When is the Estate Administered?
Usually the estate will be finalised within 6 months and the beneficiaries given their share of the estate shortly thereafter. We advise our clients not to distribute the estate until 6 months after the date of death as to do so before 6 months has elapsed from the date of death may lead to the Executor being personally liable to a beneficiary or creditor who has a claim upon the estate.
Defending Claims against the Estate
More and more often claims are made against the estate by a beneficiary for a greater share of the estate, or in the case of a person left out of the estate, then that person may seek some or all of the estate. Persons who may claim against the estate may be a spouse, de facto, child, step-child or a financial dependant of the Will-maker. We are able to provide you with advice regarding the prospects of such a claim whether you are the Executor of the estate or the claimant.
Capacity of the Will-maker
As people live longer questions are raised about the capacity of the Will-maker to make their Will. The Court has decided what steps a solicitor must take to be satisfied that the Will-maker has the capacity to make the Will. Often it is our advice to obtain a medical letter from the Will-maker’s doctor which confirms the Will-maker does have the relevant capacity at the time the Will is signed.
If at a later date the Will-maker loses capacity the doctor’s letter will satisfy the Court that at the time the Will was made the Will-maker had the capacity to make their Will.

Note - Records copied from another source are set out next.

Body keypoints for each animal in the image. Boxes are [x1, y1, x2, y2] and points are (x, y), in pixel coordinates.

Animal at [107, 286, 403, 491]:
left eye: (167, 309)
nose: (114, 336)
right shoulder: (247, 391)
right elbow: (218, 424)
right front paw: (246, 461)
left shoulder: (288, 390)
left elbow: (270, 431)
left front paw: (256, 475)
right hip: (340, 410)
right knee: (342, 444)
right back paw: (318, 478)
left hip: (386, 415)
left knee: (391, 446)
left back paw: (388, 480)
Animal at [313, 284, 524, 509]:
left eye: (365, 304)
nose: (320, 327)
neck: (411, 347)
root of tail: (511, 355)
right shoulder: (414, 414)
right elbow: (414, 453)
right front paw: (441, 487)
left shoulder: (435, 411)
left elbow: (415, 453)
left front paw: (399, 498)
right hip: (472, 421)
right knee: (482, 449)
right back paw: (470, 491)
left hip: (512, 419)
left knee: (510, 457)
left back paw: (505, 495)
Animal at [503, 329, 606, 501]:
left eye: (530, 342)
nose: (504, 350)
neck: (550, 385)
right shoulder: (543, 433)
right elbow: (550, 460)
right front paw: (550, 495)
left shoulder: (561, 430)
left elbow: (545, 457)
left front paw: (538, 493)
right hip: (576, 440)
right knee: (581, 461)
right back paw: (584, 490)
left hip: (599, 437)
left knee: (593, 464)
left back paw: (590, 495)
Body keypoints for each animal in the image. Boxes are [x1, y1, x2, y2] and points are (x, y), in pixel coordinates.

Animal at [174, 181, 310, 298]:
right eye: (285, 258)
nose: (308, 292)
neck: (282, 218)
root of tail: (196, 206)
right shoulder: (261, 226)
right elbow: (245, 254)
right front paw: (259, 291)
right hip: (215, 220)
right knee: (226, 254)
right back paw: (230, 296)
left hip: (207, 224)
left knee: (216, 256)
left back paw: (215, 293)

Dying without a Will – Letters of Administration
A person is said to die Intestate if they did not have a valid last Will. In such situations we can assist by preparing an Application on behalf of the deceased’s relative to the Supreme Court for Letters to Administer the estate. If Letters are granted by the Court to the deceased’s spouse or next–of–kin then that person has the authority to administer the estate as if they were an Executor appointed under a Will.

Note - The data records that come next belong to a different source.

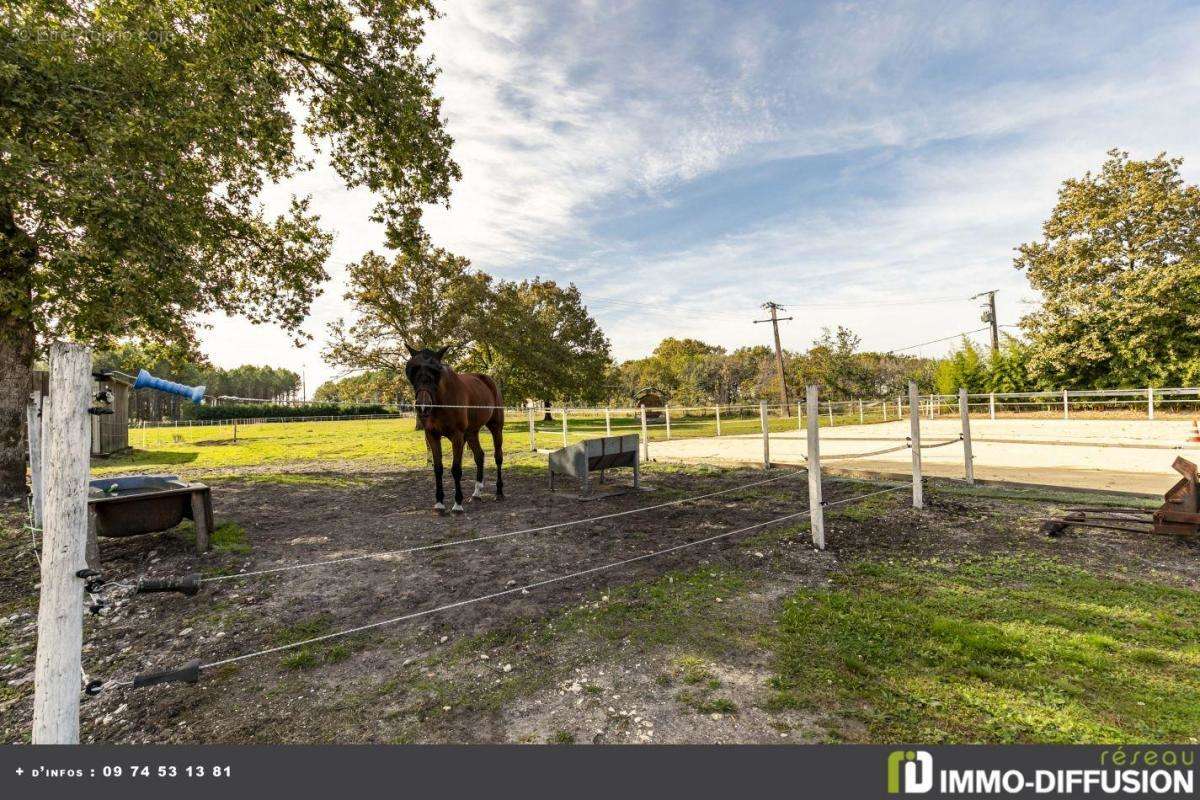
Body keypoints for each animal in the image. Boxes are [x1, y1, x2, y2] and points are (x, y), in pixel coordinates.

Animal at [400, 345, 499, 513]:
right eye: (412, 369)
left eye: (436, 371)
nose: (423, 407)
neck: (442, 402)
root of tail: (487, 380)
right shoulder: (432, 435)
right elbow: (438, 468)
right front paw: (439, 502)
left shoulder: (457, 436)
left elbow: (456, 469)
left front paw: (457, 504)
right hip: (471, 433)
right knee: (479, 456)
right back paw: (477, 493)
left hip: (496, 426)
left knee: (498, 456)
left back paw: (499, 492)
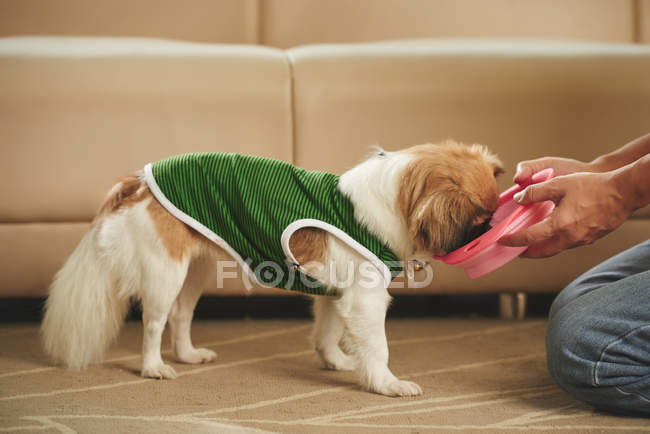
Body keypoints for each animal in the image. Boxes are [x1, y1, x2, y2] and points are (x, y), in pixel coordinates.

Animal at [40, 142, 502, 396]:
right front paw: (386, 383)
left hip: (195, 271)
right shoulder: (365, 299)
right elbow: (377, 348)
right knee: (154, 323)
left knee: (180, 316)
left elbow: (327, 333)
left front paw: (335, 361)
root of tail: (138, 180)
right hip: (165, 273)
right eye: (479, 219)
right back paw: (154, 367)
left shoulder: (336, 296)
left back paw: (188, 355)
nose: (493, 227)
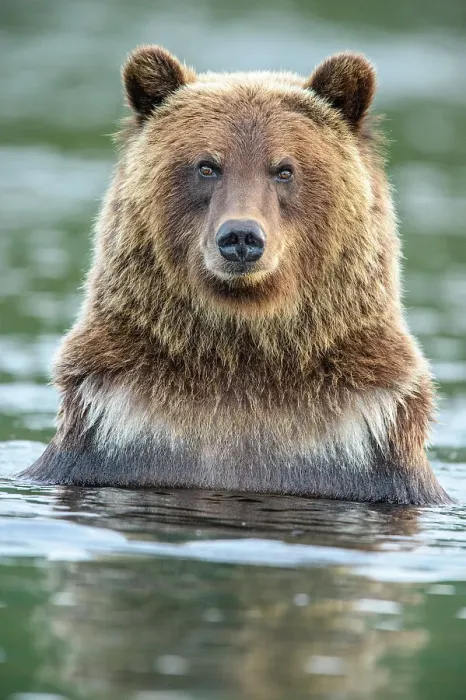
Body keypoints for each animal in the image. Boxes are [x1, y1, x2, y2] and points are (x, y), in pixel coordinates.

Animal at [22, 45, 451, 505]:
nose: (241, 237)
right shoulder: (113, 436)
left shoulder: (367, 453)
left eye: (284, 169)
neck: (241, 349)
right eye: (207, 166)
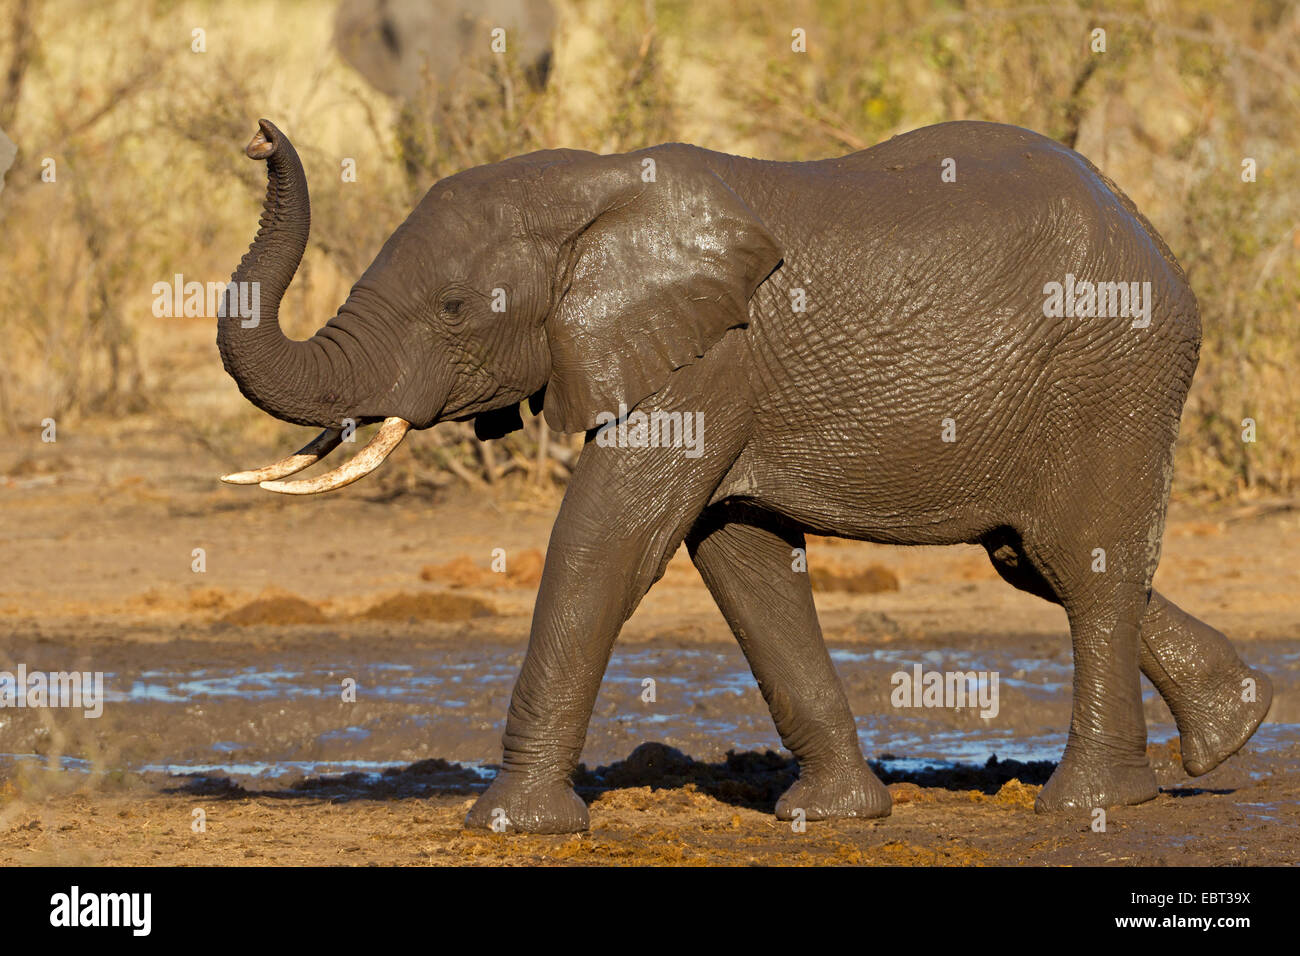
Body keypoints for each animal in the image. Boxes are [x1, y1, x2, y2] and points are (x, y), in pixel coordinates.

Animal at [213, 117, 1268, 832]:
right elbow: (742, 562)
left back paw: (1090, 805)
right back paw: (1234, 727)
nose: (259, 136)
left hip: (1112, 371)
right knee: (1035, 559)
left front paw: (513, 826)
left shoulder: (708, 358)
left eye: (455, 308)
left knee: (1083, 566)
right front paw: (832, 817)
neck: (590, 183)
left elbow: (608, 544)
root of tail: (1150, 237)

Sometimes the appointed Executor named in the Will dies before the Will-maker or the Executor becomes incapable of carrying out their duties as Executor. In that event a close relative may nominate for the position to administer the estate and the Court may grant Letters to Administer the estate to that relative.
Final Tax Return
Sometimes it may not be necessary for the Executor to lodge a final tax return on behalf of the deceased. We discuss with the Executor the circumstances when it would be prudent to lodge a final tax return, for instance, to collect unpaid interest, collect share dividends or where there may be a Capital Gains Tax question.
Throughout the years we have administered countless estates. One example was the case of Re Parker  2 Qd R 617 where the deceased had been lost at sea. As a result of the decision made by the Court in this case, changes were made regarding the issuing of Death Certificates, and in particular, causes of death. Without the Certificate of Death the widow would not have been able to administer her late husband’s estate including re-mortgaging the family home.
Peter Daley was the solicitor in the cases of Daley v Barton & Anor; Barton v Daley  QSC 322 which involved a claim by a son for a greater share from his father’s estate based upon a case that the father, whilst suffering from a brain tumour, did not have capacity to make his Will. Peter drew the relevant Will for the father and the Court found at trial that the father’s Will was valid.
As is often the case in estate matters funds are not always available in the first instance to meet the costs involved in the administration of an estate or to meet the advertising and Court fees. We then meet those expenses on behalf of the estate and we agree to render our account when the estate funds have been collected.